_Exercise objective_
Reproduce only the portion of the listing that opens with the line containing "rgiu como pauta" and closes with the line containing "s, como biocombustíveis", substituting "companhias" for "empresas" and leaving everything else unchanged.

_Data for processing_
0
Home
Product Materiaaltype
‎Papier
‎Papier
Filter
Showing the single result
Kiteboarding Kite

--

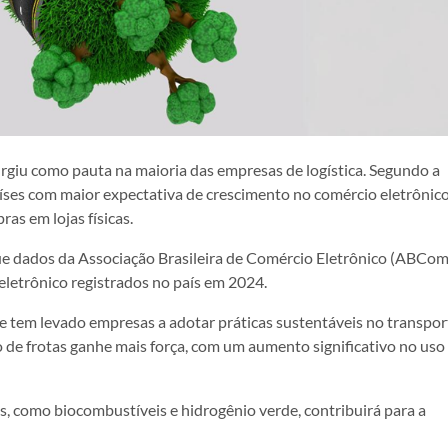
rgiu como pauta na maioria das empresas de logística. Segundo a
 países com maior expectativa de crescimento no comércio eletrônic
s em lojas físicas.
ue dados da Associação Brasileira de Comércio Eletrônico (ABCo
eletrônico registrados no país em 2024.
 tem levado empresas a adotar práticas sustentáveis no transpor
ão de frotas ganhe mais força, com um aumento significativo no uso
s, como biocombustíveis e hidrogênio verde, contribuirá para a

* * *

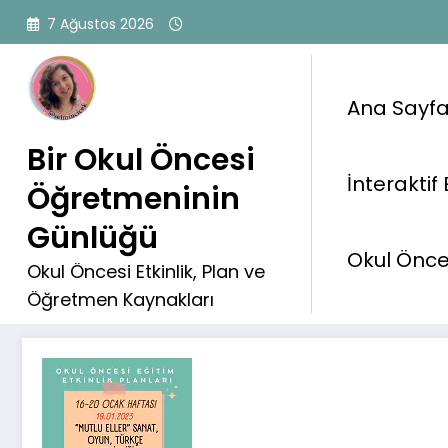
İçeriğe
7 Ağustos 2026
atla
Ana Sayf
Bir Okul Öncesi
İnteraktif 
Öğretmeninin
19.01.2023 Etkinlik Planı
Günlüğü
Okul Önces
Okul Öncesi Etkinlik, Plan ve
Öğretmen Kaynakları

_Answer to this task_
rgiu como pauta na maioria das companhias de logística. Segundo a
 países com maior expectativa de crescimento no comércio eletrônic
s em lojas físicas.
ue dados da Associação Brasileira de Comércio Eletrônico (ABCo
eletrônico registrados no país em 2024.
 tem levado companhias a adotar práticas sustentáveis no transpor
ão de frotas ganhe mais força, com um aumento significativo no uso
s, como biocombustíveis e hidrogênio verde, contribuirá para a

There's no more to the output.